Suppose you have two documents in your source index (let's call it /src):

doc[1].title = "Hello World"
doc[2].title = "Hallo erstmal"

Suppose you also know that the language of doc[1].title is English and the language of doc[2].title is German.

Now you create your target index (just in case: delete it if you run this example multiple times):

DELETE /target

PUT /target
{
   "mappings": {
      "titles": {
         "properties": {
            "title": {
               "type": "string",
               "fields": {
                  "english": {
                     "type": "string",
                     "analyzer": "english"
                  },
                  "german": {
                     "type": "string",
                     "analyzer": "german"
                  }
               }
            }
         }
      }
   }
}

You reindex the documents as is, i.e. you don't change anything:

PUT target/titles/1
{
  "title": "Hello World"
}

PUT target/titles/2
{
  "title": "Hallo erstmal"
}

If you need to remember that doc id 1 is in English and doc id 2 is in German, so you need some kind of "language" field.

Note that the "title" field (of each document) is now indexed with three different analyzers:

  1. the "root" title field is analyzed with the "standard" analyzer
  2. the "english" subfield is analyzed with the "english" analyzer
  3. the "german" subfield is analyzed with the "german" analyzer

So all analyzers run for each document you'll index.

Now we can run a query (and as far as I've understood this concrete case did not yield a result for you):

GET /target/titles/_search
{
   "query": {
      "multi_match": {
         "type": "most_fields",
         "query": "Hello world",
         "fields": [
            "title.german"
         ]
      }
   }
}

which gives:

{
   "took": 3,
   "timed_out": false,
   "_shards": {
      "total": 5,
      "successful": 5,
      "failed": 0
   },
   "hits": {
      "total": 1,
      "max_score": 0.2712221,
      "hits": [
         {
            "_index": "target",
            "_type": "titles",
            "_id": "1",
            "_score": 0.2712221,
            "_source": {
               "title": "Hello World"
            }
         }
      ]
   }
}

because the title.german field also exists for the document that is actually in English.

I hope we can get down to your problem based on this example.

Daniel

Daniel, thank you very much for this detailed example!

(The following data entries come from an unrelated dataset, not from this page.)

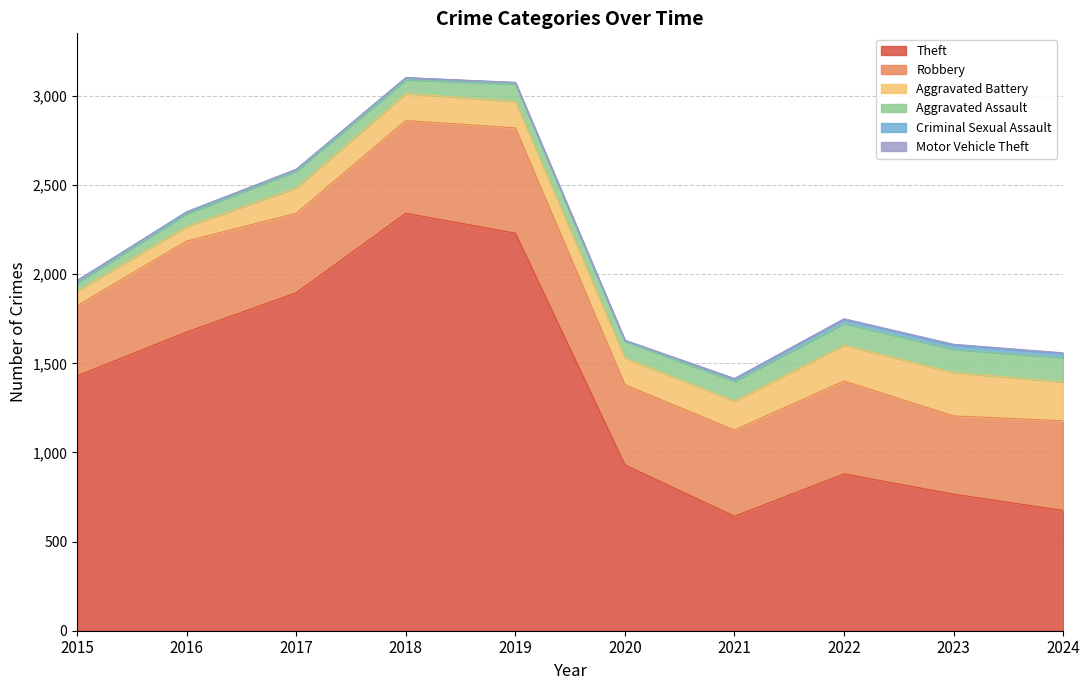

What is the difference between the highest and lowest values at 2019?

2229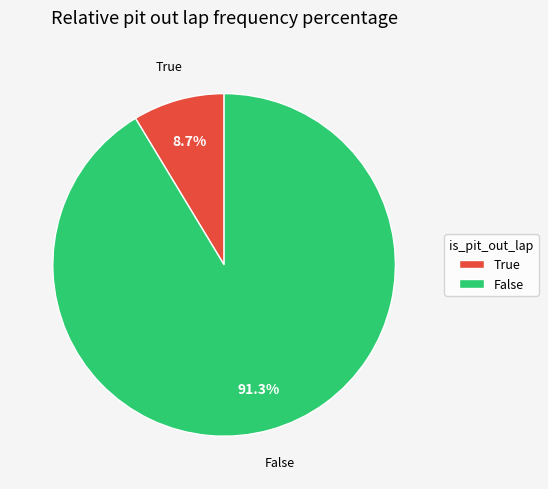

Which has a higher value, True or False?

False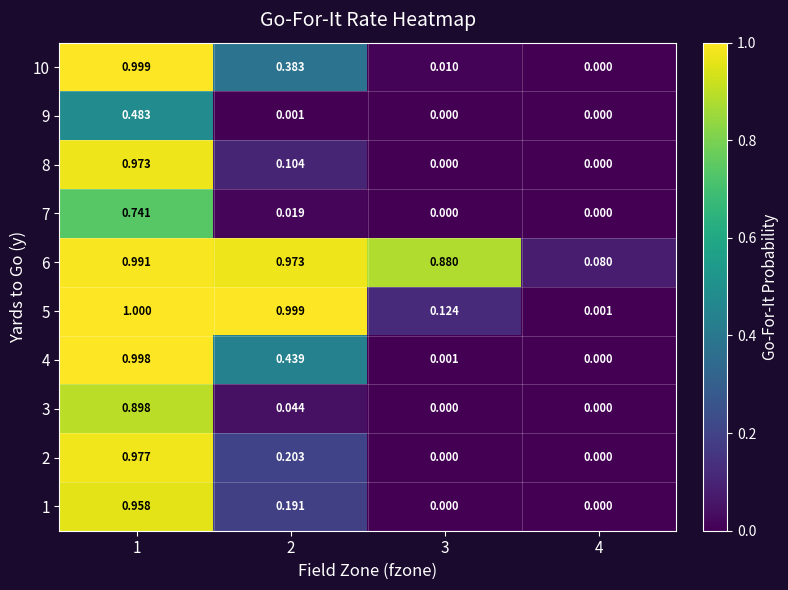

At which category does the chart reach its peak across all series?

1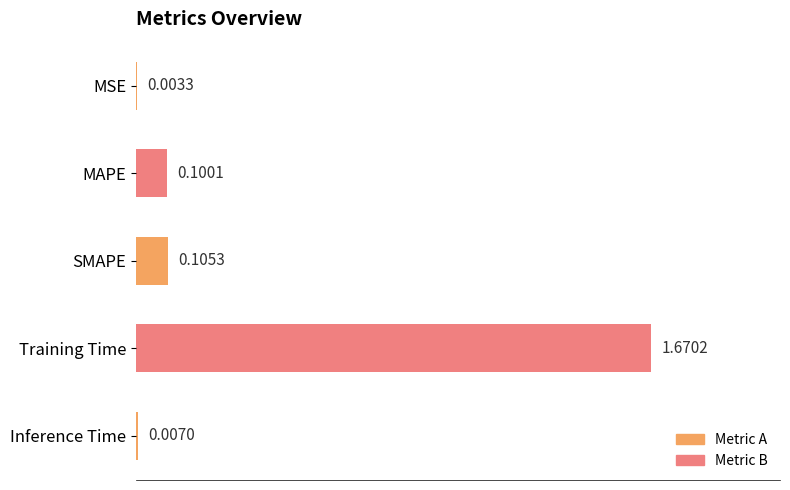

What is the sum of all values?

1.9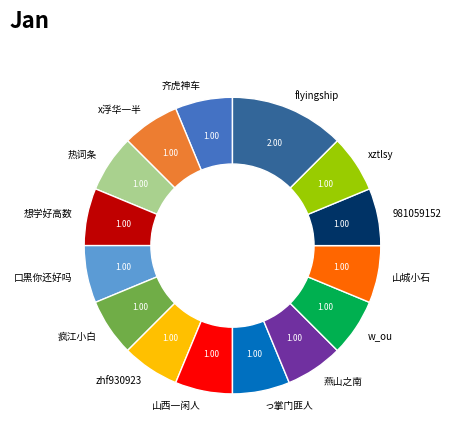

What is the ratio of the value at 口黑你还好吗 to the value at 齐虎神车?

1.0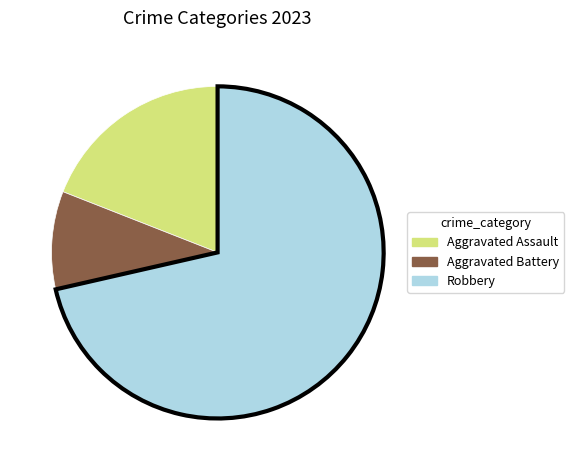

Is there a majority slice in this chart?

Yes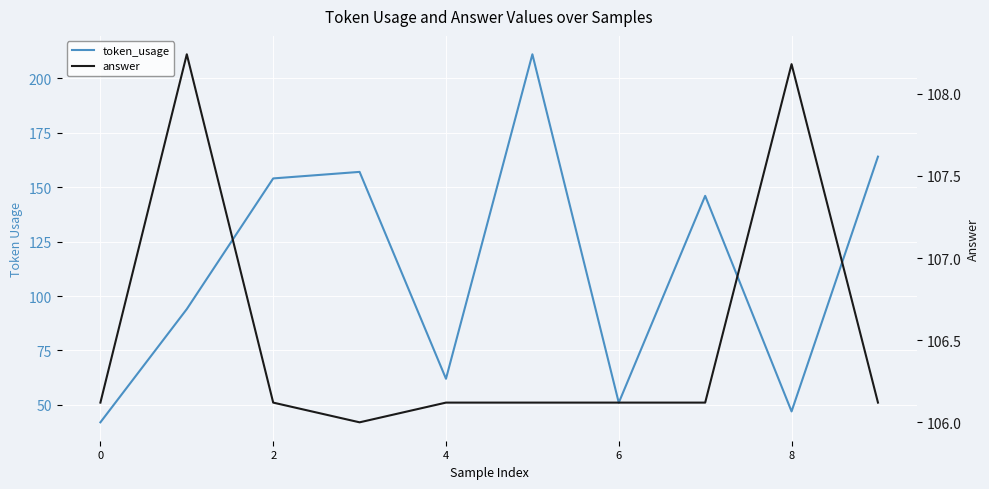

Which series ends up on top after the final intersection of token_usage and answer?

token_usage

Now I understand it much better, and its working also for me like a magic...
I didn't get results for "fields": [ "title.hebrew" ] because I accidentally run this query on the old index

Let me please ask one small question regarding the reindex:
I have a field with dots in its name. For this one I did run next lines in my script:

new_doc = old_doc
if 'foo.bar' in new_doc:
new_doc['foo_bar'] = new_doc['foo.bar']
del new_doc['foo.bar']

I just want to make sure I am doing it right...
Thanks!

Hi Moshe,

glad I could help finally resolve your problem. :slight_smile:

To your question: Yes, this looks ok to me. Maybe you can come with an even more generic approach like something along these lines (pseudocode!):

new_doc = {}
for k, v in old_doc.items():
    new_doc[k.replace_all(".", "_")] = v

I figure you are migrating to Elasticsearch 2.x where we disallowed dots in field names.

I just wanted to make you aware that we allow them again in 5.0:

See https://github.com/elastic/elasticsearch/issues/15951 and specifically https://github.com/elastic/elasticsearch/issues/19443.

I don't know about your timeline but maybe you want to consider to upgrade to 5.0 (although this is a huge step and requires probably a lot of testing). But be aware that it is not yet final and we also don't have a release date. I just wanted to raise your awareness as you're struggling with removing dots from your field names.

With 2.x we have also introduced a reindex feature in Elasticsearch. So if you change your mapping and don't need to do any transformations (unlike your case) you can use that also in the future (see docs).

Daniel

Thanks Daniel, we are short in timeline, so for now I will upgrade to 2.3...

Oh, sure. This makes sense then.